Stop Providers that commit fraud

Our Objectives

Prime Cure’s objective is to curb incidences of fraud and other inappropriate behaviour while building policyholder/member awareness.

Prime Cure actively investigates all allegations and tip-offs relating to fraud such as unethical behaviour, fraud, waste, abuse and over-servicing in terms of the utilisation of benefits. If you suspect fraud by a fellow policyholder/member or healthcare provider please report it to the Prime Cure Forensic department using the contact details below. You can choose to remain anonymous or to provide your personal details.

How to check?

Please take the opportunity to scrutinise your paid claims on the policyholder/member log-in.

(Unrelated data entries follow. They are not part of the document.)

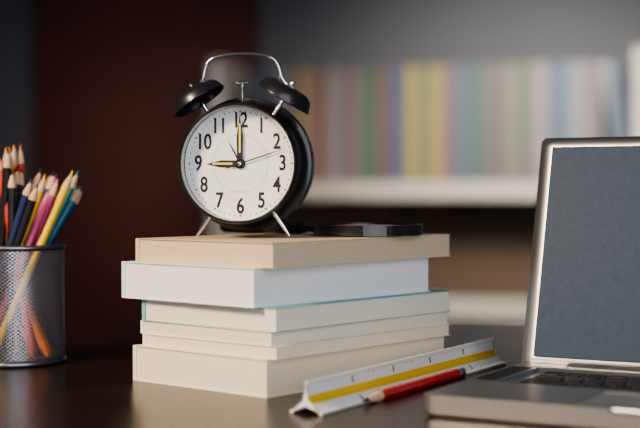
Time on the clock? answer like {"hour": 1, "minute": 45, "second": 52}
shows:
{"hour": 9, "minute": 0, "second": 12}
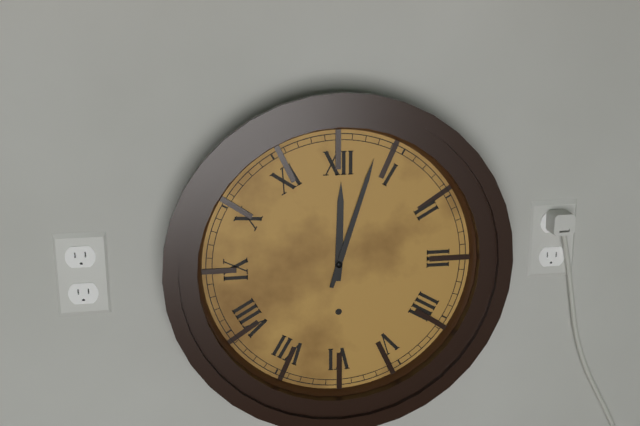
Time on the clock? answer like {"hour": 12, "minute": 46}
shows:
{"hour": 12, "minute": 3}
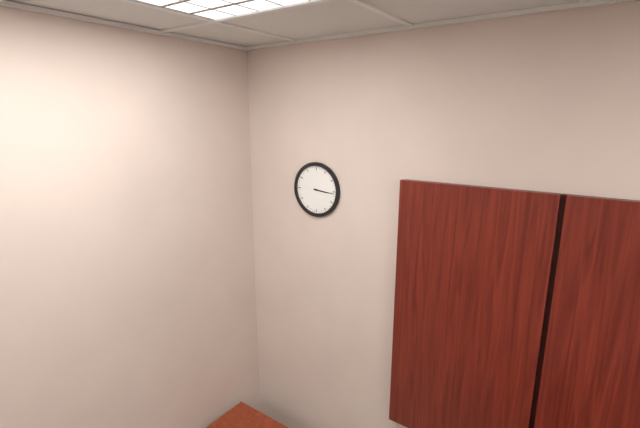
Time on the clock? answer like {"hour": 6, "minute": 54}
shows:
{"hour": 3, "minute": 16}
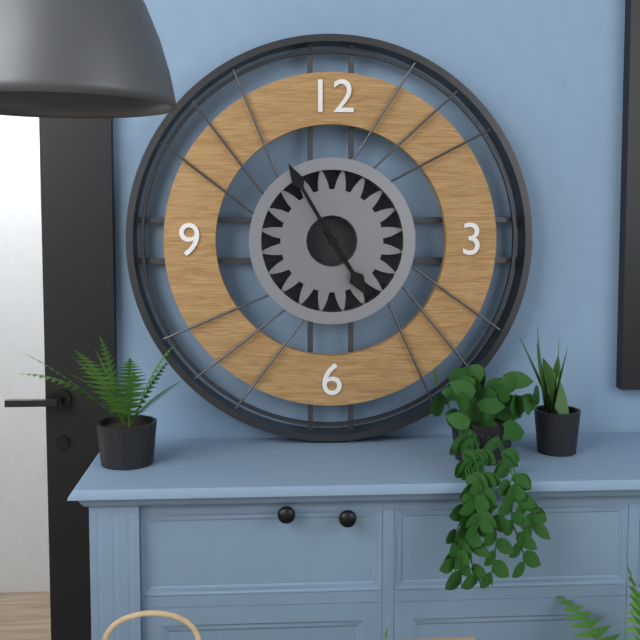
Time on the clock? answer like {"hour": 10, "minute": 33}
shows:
{"hour": 4, "minute": 55}
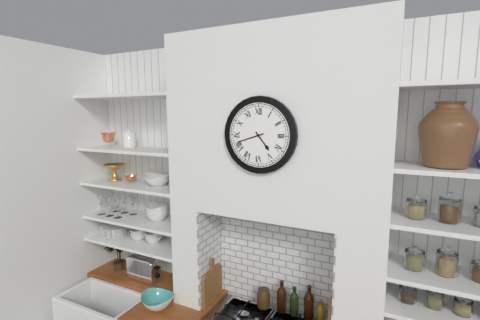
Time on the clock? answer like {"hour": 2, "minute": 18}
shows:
{"hour": 4, "minute": 42}
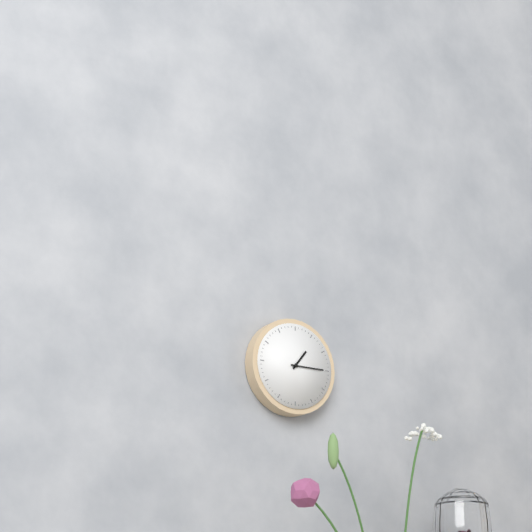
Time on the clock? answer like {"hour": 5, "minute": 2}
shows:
{"hour": 1, "minute": 15}
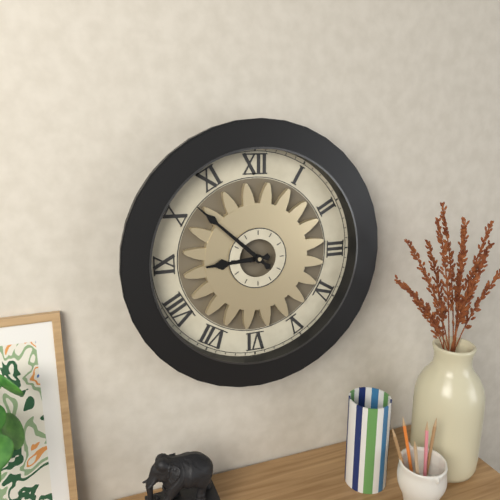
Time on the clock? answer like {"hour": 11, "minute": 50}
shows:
{"hour": 8, "minute": 52}
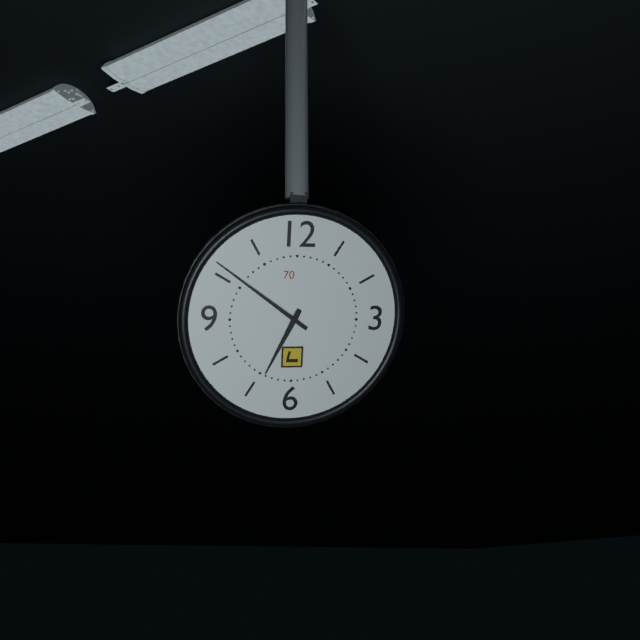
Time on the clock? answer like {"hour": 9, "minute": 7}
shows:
{"hour": 6, "minute": 51}
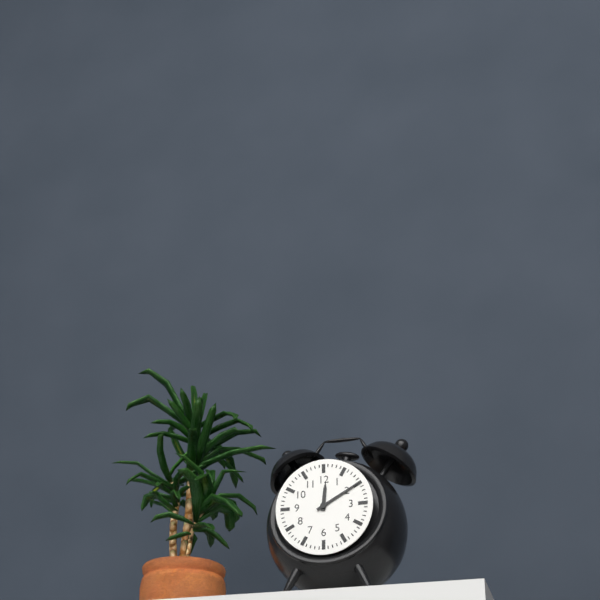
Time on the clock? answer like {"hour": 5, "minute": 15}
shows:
{"hour": 12, "minute": 10}
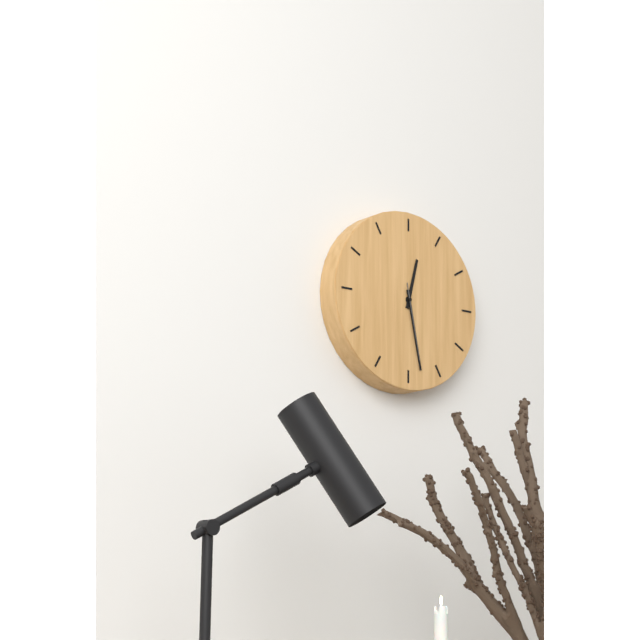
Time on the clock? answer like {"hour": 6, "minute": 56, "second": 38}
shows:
{"hour": 12, "minute": 28, "second": 28}
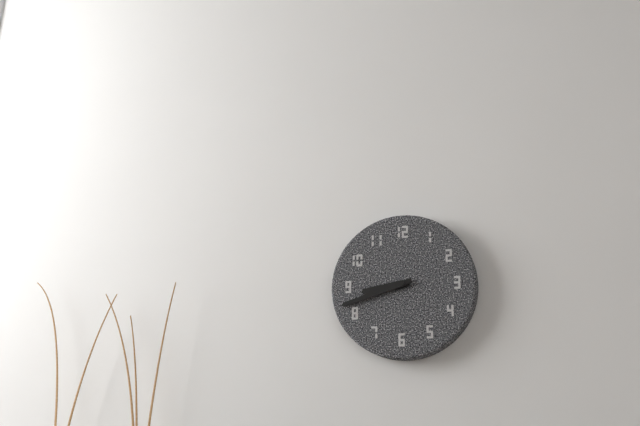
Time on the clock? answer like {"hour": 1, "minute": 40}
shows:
{"hour": 8, "minute": 42}
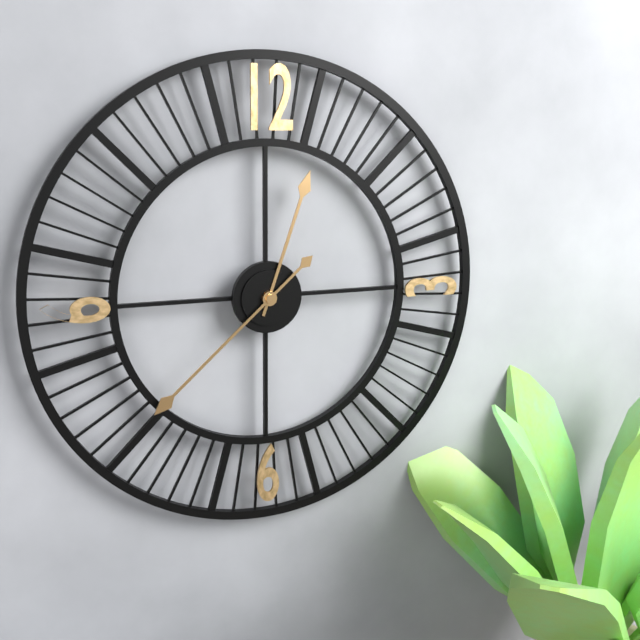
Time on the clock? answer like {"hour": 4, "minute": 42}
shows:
{"hour": 12, "minute": 38}
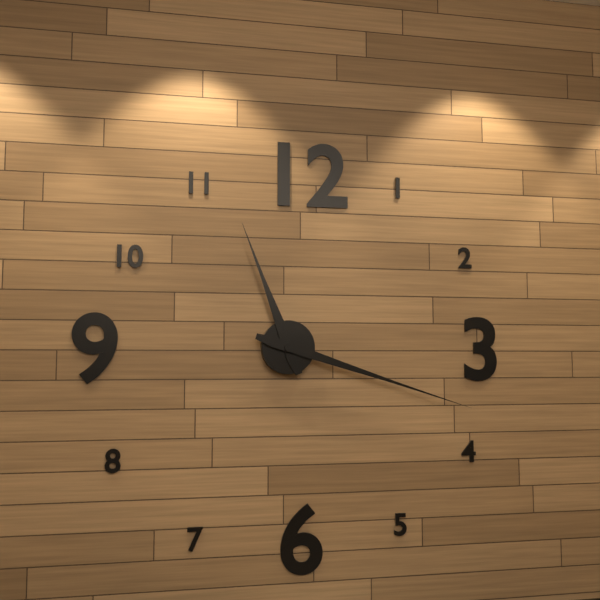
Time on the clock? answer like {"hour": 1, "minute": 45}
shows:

Check the following information on the claim;
  • Membership details > the details of the patient
  • Name and dependant code
  • The name of the healthcare provider that submitted the claim
  • The date when the healthcare provider rendered the service (date when consultation, treatment or investigation took place)
  • Should you be in any doubt as to the accuracy of this information contact the Prime Cure call centre on 0861 665 665 where you will be assisted by a Service Center Agent. Alternatively, please send us an email at
Please take note of the following and remember to share this information with your dependants who are eligible for benefits through your Medical Scheme
  • Never lend your medical scheme card to anyone. Your medical scheme membership card may only be used by the individuals whose names appear on the card and who are eligible for benefits.
  • Never leave your membership card with a provider. Please keep it in your possession at all times.
Listed below are some examples of fraud committed by healthcare providers and members
  • Billing for services not provided.
  • Cash loans. For example, healthcare providers hand out cash to members in exchange for submitting a claim to the Medical Scheme.
  • Dispensing merchandise to patients. For example, pharmacies dispense cosmetics to members and then claim for dispensing medication to the member from the medical scheme.
  • Altering or tampering with prescriptions by pharmacies. For example, two types of medication are prescribed, recorded on the script and dispensed. The pharmacy enters two additional types of medication on the script and adds these to the claim.
  • Provider syndicates sharing the medical scheme details of members and submitting false claims on behalf of members they have never consulted with.
  • Re-submitting claims that have been rejected previously, for example changing the claims information on rejected claims and re-submitting until they are paid.
  • Providing kickbacks. Providers receive cash paybacks for referring patients to a specific hospital or healthcare provider.
  • Charging more than once for the same service.
  • Over servicing, for example, a provider requests patients to come back for a follow-up visit which is not necessary.
  • Using invalid tariff codes.
  • Inflating of claims.
  • Medical scheme cards being used fraudulently. For example, the member lends his or her medical scheme membership card to family members or friends who are not registered beneficiaries of the medical scheme.
  • Collusion: working together with a provider in order to submit a fraudulent claim and sharing in the money received.
  • Abuse of benefits, visiting the General Practitioner when you are not sick but require a sick note so you can stay off work.
  • Dual membership. In other words, the member joins two medical schemes at the same time.
  • Non-disclosure of prior ailments when applying for scheme membership.